▸ OBJECTIVE:
Please give the date of the sitting at which the Opinion of the Advocate General was heard, according to the court judgment excerpt below.

Article 7(1)(b) of Council Directive 69/335 concerning indirect taxes on the raising of capital, as amended by Council Directives 73/79 and 73/80, which requires Member States to reduce the rate of capital duty when a company transfers to another company a part of its business is to be interpreted as meaning that the transfer of all the shares which one company holds in another company is not to be regarded as a transfer of part of the business, even if it constitutes 100% of the capital of that other company. Transactions involving the transfer of shares are the subject of the special provision in Article 7(1)(bb) of the directive, which merely gives Member States an option to reduce the rate.

Parties

In Case C-164/90,

REFERENCE to the Court under Article 177 of the EEC Treaty by the Hoge Raad der Nederlanden (Supreme Court of the Netherlands) for a preliminary ruling in the proceedings pending before that court between

Muwi Bouwgroep BV

and

Staatssecretaris van Financiën

on the interpretation of Article 7(1)(b) of Council Directive 69/335/EEC concerning indirect taxes on the raising of capital,

THE COURT (First Chamber),

composed of: Sir Gordon Slynn, President of the Chamber, R. Joliet and G.C. Rodríguez Iglesias, Judges,

Advocate General: F.G. Jacobs,

Registrar: D. Louterman, Principal Administrator,

after considering the written observations submitted on behalf of:

- the Netherlands Government, by H.J. Heinemann, interim Secretary-General at the Ministry of Foreign Affairs, and subsequently by B.R. Bot, Secretary-General at the same Ministry, acting as Agents,

- the Danish Government, by J. Molde, Legal Adviser at the Ministry of Foreign Affairs, acting as Agent,

- the Commission of the European Communities, by D. Calleja and B.J. Drijber, members of its Legal Service, acting as Agents,

having regard to the Report for the Hearing,

after hearing the oral observations of the Commission at the hearing on 24 September 1991,

after hearing the Opinion of the Advocate General at the sitting on 24 October 1991,

gives the following

Judgment

Grounds

1 By order of 23 May 1990, which was received at the Court on 31 May 1990, the Hoge Raad der Nederlanden (Supreme Court of the Netherlands) referred to the Court for a preliminary ruling under Article 177 of the EEC Treaty two questions on the interpretation of Article 7(1)(b) of Council Directive 69/335/EEC of 17 July 1969 concerning indirect taxes on the raising of capital (Official Journal, English Special Edition 1969(II) p. 412) (hereinafter referred to as the "directive"), as amended by Council Directive 73/79/EEC of 9 April 1973 (Official Journal 1973 L 103, p. 13), by Council Directive 73/80/EEC of 9 April 1973 (Official Journal 1973 L 103, p. 15) and by Council Directive 74/553/EEC of 7 November 1974 (Official Journal 1974 L 303, p. 9).

▸ INFORMATION GIVEN:
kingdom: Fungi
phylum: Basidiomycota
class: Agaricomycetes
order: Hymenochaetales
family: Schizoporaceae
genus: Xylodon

* * *

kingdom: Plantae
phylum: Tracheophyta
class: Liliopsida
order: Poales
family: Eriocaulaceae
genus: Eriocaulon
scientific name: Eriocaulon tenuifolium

---

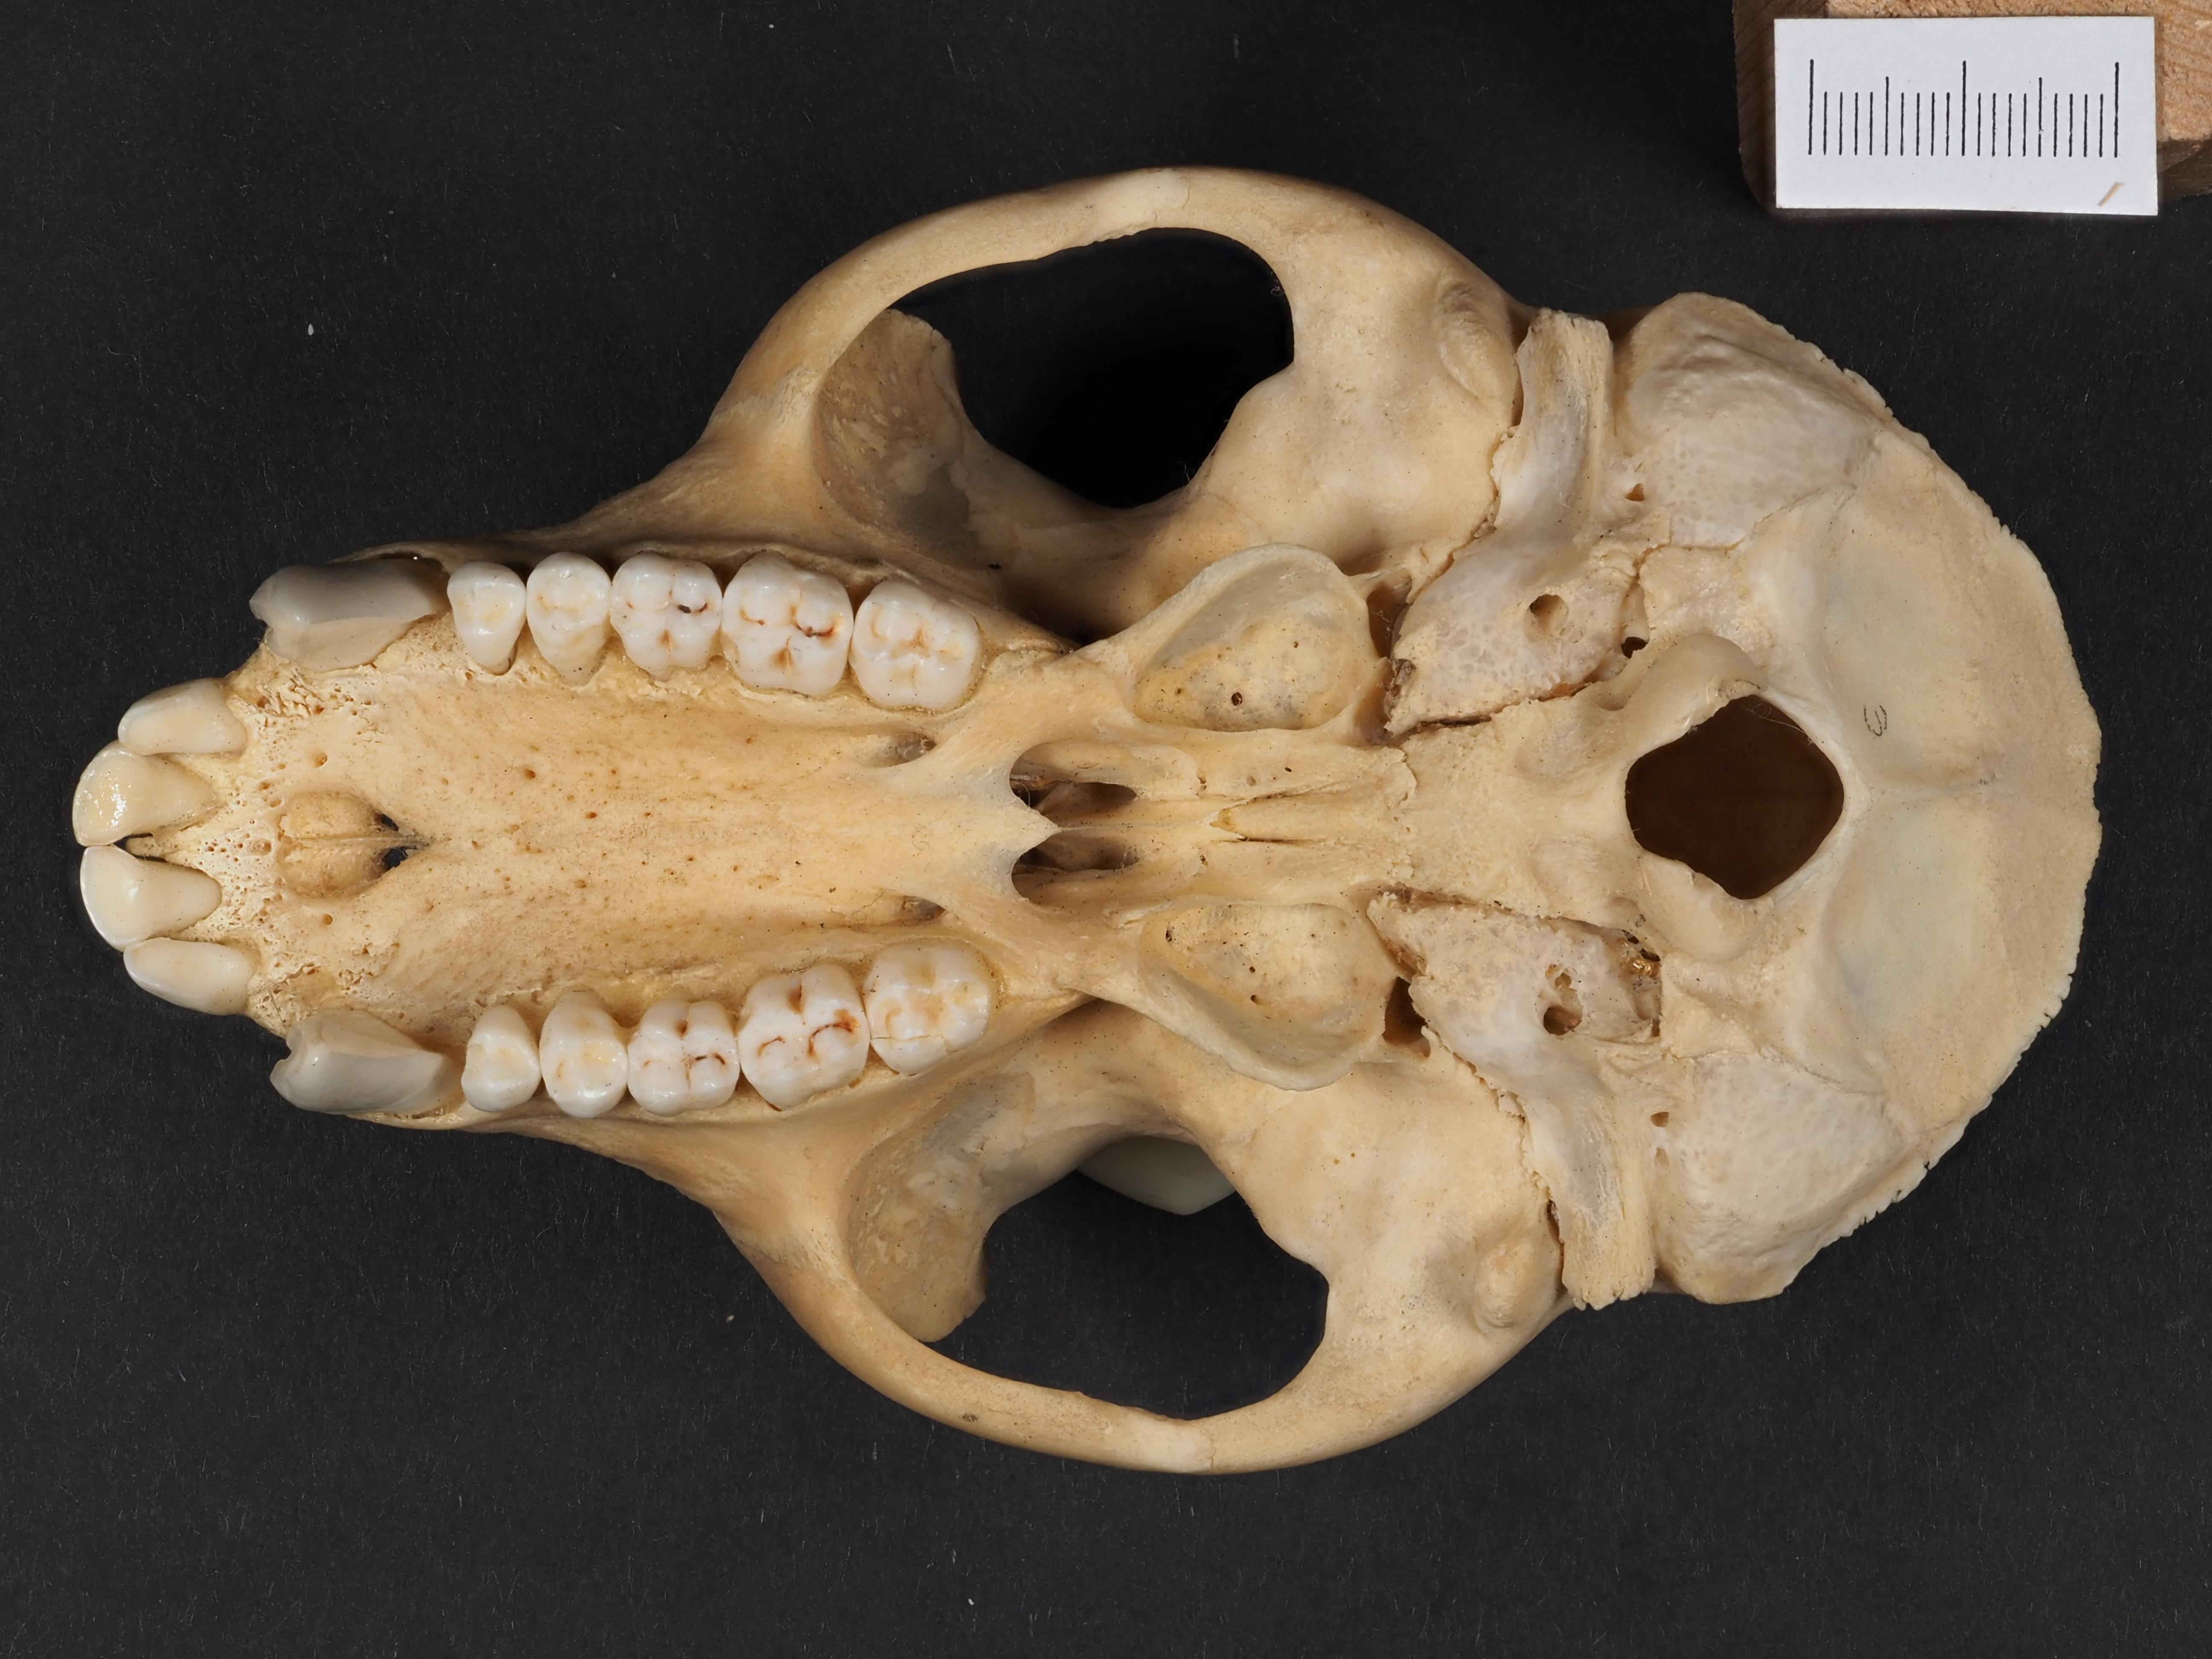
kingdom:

▸ WRITTEN RESPONSE:
24 October 1991